Фрагмент источника:
6.2. Богочеловечество и византизм

Соловьев исходит из того, что Христос — Возглавитель всей твари, Глава
Церкви и образец жизни по Евангелию, жизни с полной самоотдачей в
служении Богу и ближнему. Богочеловечества нет и не может быть без
Богочеловека — воплотившегося Слова. Оно охватывает всех, кто собирается
вокруг Христа и Евангелия, кто откликается на Божий призыв войти в Его
Церковь и послужить высшей правде. «Тайна вселенной, ее смысл и разум
есть Богочеловечество, т.е. совершенное соединение Божества с человеком,
а через него и со всей тварью» (1, т. I, с. 320). 

Догматическую истину о Воплощении Сына Соловьев поставил в центр своей
философии. Это не превратило ее в богословие, потому что богослов
ответственно берет на себя догматические обязательства перед Церковью и
принимает весь объем Откровения и церковного вероучения, а Соловьев
ограничился только его частью и привлек немало постороннего.
Ориентируясь на образованное российское общество, Соловьев обращался к
нему на свободном религиозно-философском языке как вселенски мыслящий
христианин.

Исходные данные:
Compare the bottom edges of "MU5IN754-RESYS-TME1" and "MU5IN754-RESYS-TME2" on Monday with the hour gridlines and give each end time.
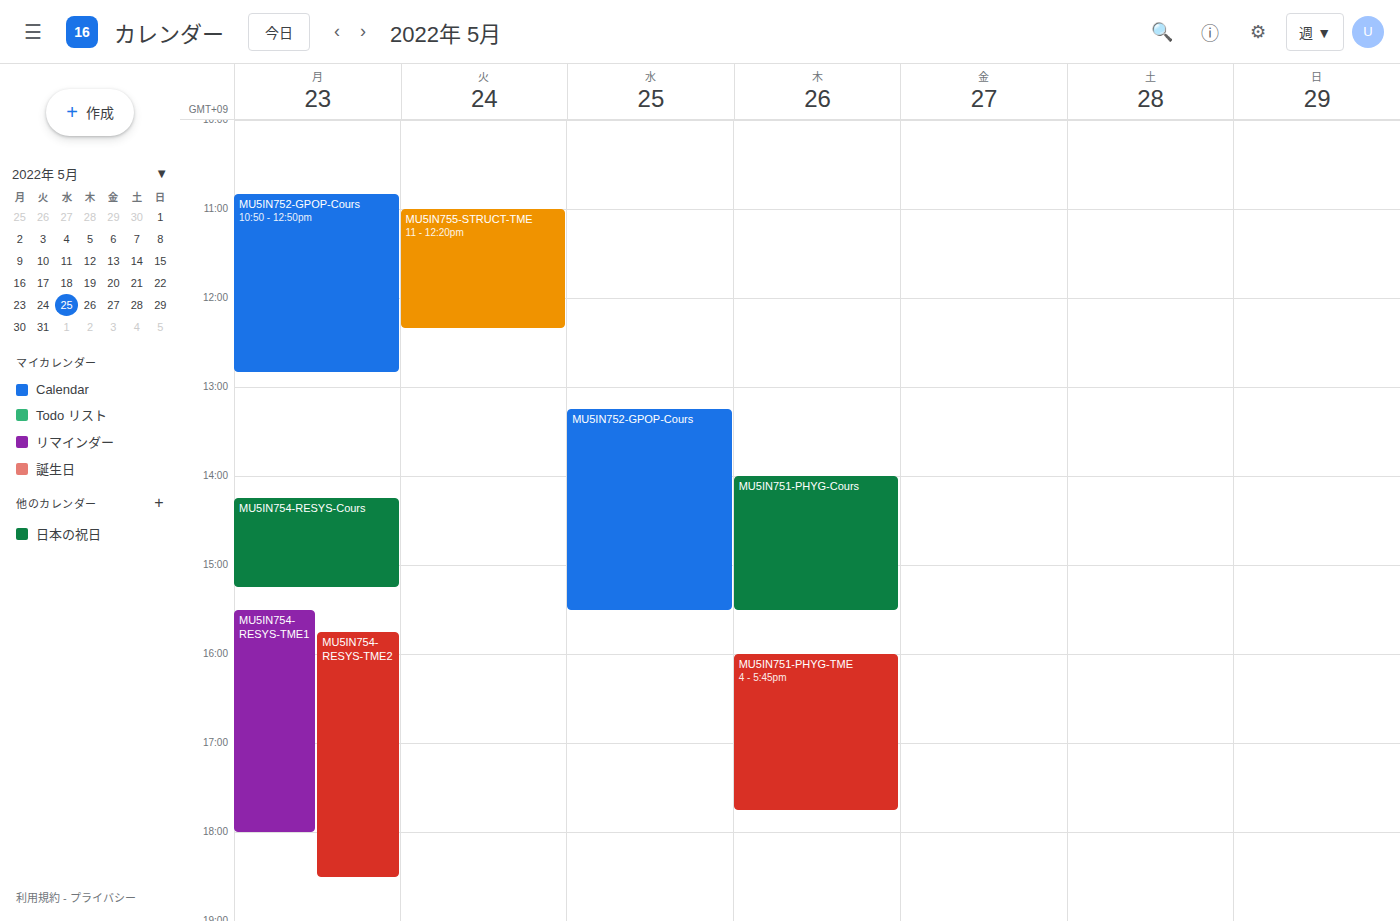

Задание A:
Что, согласно тексту о Соловьеве, он поставил в центр своей философии?
Задание B:
Продолжите текст о Соловьеве, начав сразу после его последнего предложения.
Перечень никак не связан с текстом о Соловьеве.

Ответ A:
Догматическую истину о Воплощении Сына.

Ответ B:
В главном Соловьев прав: в средоточии мировой истории действует
Богочеловек Христос. Это — вера древней Церкви, о которой нужно было
напомнить в сумрачном XIX в. Верность Богочеловеку стала нелегким
жизненным крестом В. Соловьева. Она требовала от него приносить в жертву
ради Истины личные философские пристрастия и понятное желание ставить на
первое место ту боль, которую вызывали в его душе трудности
воцерковления в Православии. Боль своего сердца, сохранявшуюся все годы
его творческой работы, он однажды выразил так: 

«Современная религия есть вещь очень жалкая, — собственно говоря,
религии, как господствующего начала, как центра духовного тяготения, нет
совсем, а есть вместо этого так называемая религиозность, как личное
настроение, личный вкус…» (6, т. III, c. 4). Так он характеризовал
хорошо знакомое ему по личному опыту благочестие той части образованного
общества и аристократической элиты, которая еще считала себя
православной. Но распространял это также на народное благочестие и на
монашеский аскетизм. Монахов безжалостно критиковал за отрешенность от
мирского и за уклонение от социально активного служения.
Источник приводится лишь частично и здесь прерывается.